**What the task requires:** Each line below should be reproduced without any alteration.

**Input for this task:**
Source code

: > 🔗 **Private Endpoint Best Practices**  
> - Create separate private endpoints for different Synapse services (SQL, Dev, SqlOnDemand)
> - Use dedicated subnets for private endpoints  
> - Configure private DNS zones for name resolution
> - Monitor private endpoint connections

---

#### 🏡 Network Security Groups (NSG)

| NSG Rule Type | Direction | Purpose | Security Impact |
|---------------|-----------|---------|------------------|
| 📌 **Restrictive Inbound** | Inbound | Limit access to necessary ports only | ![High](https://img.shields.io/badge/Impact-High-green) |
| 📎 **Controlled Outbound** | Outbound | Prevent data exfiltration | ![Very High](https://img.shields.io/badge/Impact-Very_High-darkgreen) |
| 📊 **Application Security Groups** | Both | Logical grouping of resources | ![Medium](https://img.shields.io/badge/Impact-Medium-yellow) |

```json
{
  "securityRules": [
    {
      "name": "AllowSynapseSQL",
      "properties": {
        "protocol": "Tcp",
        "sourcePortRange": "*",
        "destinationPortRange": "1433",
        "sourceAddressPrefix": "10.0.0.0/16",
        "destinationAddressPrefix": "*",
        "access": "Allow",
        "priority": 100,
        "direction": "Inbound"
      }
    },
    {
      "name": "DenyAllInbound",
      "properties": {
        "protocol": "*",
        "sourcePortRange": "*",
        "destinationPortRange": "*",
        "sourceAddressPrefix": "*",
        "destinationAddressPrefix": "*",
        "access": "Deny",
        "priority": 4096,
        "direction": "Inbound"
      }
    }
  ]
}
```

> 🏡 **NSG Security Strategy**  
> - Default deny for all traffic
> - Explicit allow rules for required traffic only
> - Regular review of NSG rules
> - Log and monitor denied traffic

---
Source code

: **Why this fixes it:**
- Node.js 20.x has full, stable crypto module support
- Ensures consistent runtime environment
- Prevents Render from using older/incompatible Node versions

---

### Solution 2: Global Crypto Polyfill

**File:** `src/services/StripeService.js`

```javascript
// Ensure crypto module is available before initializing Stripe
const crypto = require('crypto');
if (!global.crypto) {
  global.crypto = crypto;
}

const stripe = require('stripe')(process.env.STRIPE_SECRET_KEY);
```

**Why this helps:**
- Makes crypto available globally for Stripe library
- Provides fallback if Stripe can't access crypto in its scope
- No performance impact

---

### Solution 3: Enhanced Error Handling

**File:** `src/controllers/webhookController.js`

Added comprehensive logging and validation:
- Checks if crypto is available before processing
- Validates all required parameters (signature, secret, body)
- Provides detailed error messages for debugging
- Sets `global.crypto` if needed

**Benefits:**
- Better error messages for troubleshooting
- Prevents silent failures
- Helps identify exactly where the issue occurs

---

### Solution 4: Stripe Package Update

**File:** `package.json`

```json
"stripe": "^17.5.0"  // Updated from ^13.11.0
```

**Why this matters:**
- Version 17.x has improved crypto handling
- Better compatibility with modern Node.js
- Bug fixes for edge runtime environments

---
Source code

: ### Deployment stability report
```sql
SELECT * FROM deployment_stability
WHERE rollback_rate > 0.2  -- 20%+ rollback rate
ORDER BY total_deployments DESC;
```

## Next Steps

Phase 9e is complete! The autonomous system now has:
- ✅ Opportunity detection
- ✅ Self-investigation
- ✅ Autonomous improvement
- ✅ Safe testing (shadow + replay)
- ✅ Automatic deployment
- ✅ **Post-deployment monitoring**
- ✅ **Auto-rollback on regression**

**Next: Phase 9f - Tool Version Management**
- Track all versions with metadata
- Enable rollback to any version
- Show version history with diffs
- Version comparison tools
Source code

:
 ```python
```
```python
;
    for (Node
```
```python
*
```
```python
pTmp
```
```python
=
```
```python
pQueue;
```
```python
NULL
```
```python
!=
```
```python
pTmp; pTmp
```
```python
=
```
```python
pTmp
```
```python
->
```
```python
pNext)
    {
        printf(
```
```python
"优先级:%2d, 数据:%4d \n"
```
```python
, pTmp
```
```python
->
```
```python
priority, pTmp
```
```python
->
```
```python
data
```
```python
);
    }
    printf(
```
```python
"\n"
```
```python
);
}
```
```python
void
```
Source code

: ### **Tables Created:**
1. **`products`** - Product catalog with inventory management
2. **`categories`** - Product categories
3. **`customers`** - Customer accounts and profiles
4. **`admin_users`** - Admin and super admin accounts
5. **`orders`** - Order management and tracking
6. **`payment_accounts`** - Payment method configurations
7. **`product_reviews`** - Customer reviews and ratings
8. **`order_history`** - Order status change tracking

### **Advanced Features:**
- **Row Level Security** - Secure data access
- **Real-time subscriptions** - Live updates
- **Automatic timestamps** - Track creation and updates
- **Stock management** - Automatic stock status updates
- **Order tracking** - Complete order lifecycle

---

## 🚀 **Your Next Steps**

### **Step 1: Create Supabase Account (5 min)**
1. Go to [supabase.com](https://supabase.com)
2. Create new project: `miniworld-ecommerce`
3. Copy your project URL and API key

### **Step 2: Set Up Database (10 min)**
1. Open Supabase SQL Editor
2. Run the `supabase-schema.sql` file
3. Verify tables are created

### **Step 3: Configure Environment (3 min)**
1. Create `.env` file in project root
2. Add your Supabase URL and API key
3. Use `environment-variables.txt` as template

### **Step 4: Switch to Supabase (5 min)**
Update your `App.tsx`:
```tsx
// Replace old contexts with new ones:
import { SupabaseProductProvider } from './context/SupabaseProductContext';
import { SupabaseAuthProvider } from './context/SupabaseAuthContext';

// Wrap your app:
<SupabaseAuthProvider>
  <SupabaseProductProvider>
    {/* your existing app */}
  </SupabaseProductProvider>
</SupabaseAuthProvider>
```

**Worked solution:**
Source code

: > 🔗 **Private Endpoint Best Practices**  
> - Create separate private endpoints for different Synapse services (SQL, Dev, SqlOnDemand)
> - Use dedicated subnets for private endpoints  
> - Configure private DNS zones for name resolution
> - Monitor private endpoint connections

---

#### 🏡 Network Security Groups (NSG)

| NSG Rule Type | Direction | Purpose | Security Impact |
|---------------|-----------|---------|------------------|
| 📌 **Restrictive Inbound** | Inbound | Limit access to necessary ports only | ![High](https://img.shields.io/badge/Impact-High-green) |
| 📎 **Controlled Outbound** | Outbound | Prevent data exfiltration | ![Very High](https://img.shields.io/badge/Impact-Very_High-darkgreen) |
| 📊 **Application Security Groups** | Both | Logical grouping of resources | ![Medium](https://img.shields.io/badge/Impact-Medium-yellow) |

```json
{
  "securityRules": [
    {
      "name": "AllowSynapseSQL",
      "properties": {
        "protocol": "Tcp",
        "sourcePortRange": "*",
        "destinationPortRange": "1433",
        "sourceAddressPrefix": "10.0.0.0/16",
        "destinationAddressPrefix": "*",
        "access": "Allow",
        "priority": 100,
        "direction": "Inbound"
      }
    },
    {
      "name": "DenyAllInbound",
      "properties": {
        "protocol": "*",
        "sourcePortRange": "*",
        "destinationPortRange": "*",
        "sourceAddressPrefix": "*",
        "destinationAddressPrefix": "*",
        "access": "Deny",
        "priority": 4096,
        "direction": "Inbound"
      }
    }
  ]
}
```

> 🏡 **NSG Security Strategy**  
> - Default deny for all traffic
> - Explicit allow rules for required traffic only
> - Regular review of NSG rules
> - Log and monitor denied traffic

---
Source code

: **Why this fixes it:**
- Node.js 20.x has full, stable crypto module support
- Ensures consistent runtime environment
- Prevents Render from using older/incompatible Node versions

---

### Solution 2: Global Crypto Polyfill

**File:** `src/services/StripeService.js`

```javascript
// Ensure crypto module is available before initializing Stripe
const crypto = require('crypto');
if (!global.crypto) {
  global.crypto = crypto;
}

const stripe = require('stripe')(process.env.STRIPE_SECRET_KEY);
```

**Why this helps:**
- Makes crypto available globally for Stripe library
- Provides fallback if Stripe can't access crypto in its scope
- No performance impact

---

### Solution 3: Enhanced Error Handling

**File:** `src/controllers/webhookController.js`

Added comprehensive logging and validation:
- Checks if crypto is available before processing
- Validates all required parameters (signature, secret, body)
- Provides detailed error messages for debugging
- Sets `global.crypto` if needed

**Benefits:**
- Better error messages for troubleshooting
- Prevents silent failures
- Helps identify exactly where the issue occurs

---

### Solution 4: Stripe Package Update

**File:** `package.json`

```json
"stripe": "^17.5.0"  // Updated from ^13.11.0
```

**Why this matters:**
- Version 17.x has improved crypto handling
- Better compatibility with modern Node.js
- Bug fixes for edge runtime environments

---
Source code

: ### Deployment stability report
```sql
SELECT * FROM deployment_stability
WHERE rollback_rate > 0.2  -- 20%+ rollback rate
ORDER BY total_deployments DESC;
```

## Next Steps

Phase 9e is complete! The autonomous system now has:
- ✅ Opportunity detection
- ✅ Self-investigation
- ✅ Autonomous improvement
- ✅ Safe testing (shadow + replay)
- ✅ Automatic deployment
- ✅ **Post-deployment monitoring**
- ✅ **Auto-rollback on regression**

**Next: Phase 9f - Tool Version Management**
- Track all versions with metadata
- Enable rollback to any version
- Show version history with diffs
- Version comparison tools
Source code

:
 ```python
```
```python
;
    for (Node
```
```python
*
```
```python
pTmp
```
```python
=
```
```python
pQueue;
```
```python
NULL
```
```python
!=
```
```python
pTmp; pTmp
```
```python
=
```
```python
pTmp
```
```python
->
```
```python
pNext)
    {
        printf(
```
```python
"优先级:%2d, 数据:%4d \n"
```
```python
, pTmp
```
```python
->
```
```python
priority, pTmp
```
```python
->
```
```python
data
```
```python
);
    }
    printf(
```
```python
"\n"
```
```python
);
}
```
```python
void
```
Source code

: ### **Tables Created:**
1. **`products`** - Product catalog with inventory management
2. **`categories`** - Product categories
3. **`customers`** - Customer accounts and profiles
4. **`admin_users`** - Admin and super admin accounts
5. **`orders`** - Order management and tracking
6. **`payment_accounts`** - Payment method configurations
7. **`product_reviews`** - Customer reviews and ratings
8. **`order_history`** - Order status change tracking

### **Advanced Features:**
- **Row Level Security** - Secure data access
- **Real-time subscriptions** - Live updates
- **Automatic timestamps** - Track creation and updates
- **Stock management** - Automatic stock status updates
- **Order tracking** - Complete order lifecycle

---

## 🚀 **Your Next Steps**

### **Step 1: Create Supabase Account (5 min)**
1. Go to [supabase.com](https://supabase.com)
2. Create new project: `miniworld-ecommerce`
3. Copy your project URL and API key

### **Step 2: Set Up Database (10 min)**
1. Open Supabase SQL Editor
2. Run the `supabase-schema.sql` file
3. Verify tables are created

### **Step 3: Configure Environment (3 min)**
1. Create `.env` file in project root
2. Add your Supabase URL and API key
3. Use `environment-variables.txt` as template

### **Step 4: Switch to Supabase (5 min)**
Update your `App.tsx`:
```tsx
// Replace old contexts with new ones:
import { SupabaseProductProvider } from './context/SupabaseProductContext';
import { SupabaseAuthProvider } from './context/SupabaseAuthContext';

// Wrap your app:
<SupabaseAuthProvider>
  <SupabaseProductProvider>
    {/* your existing app */}
  </SupabaseProductProvider>
</SupabaseAuthProvider>
```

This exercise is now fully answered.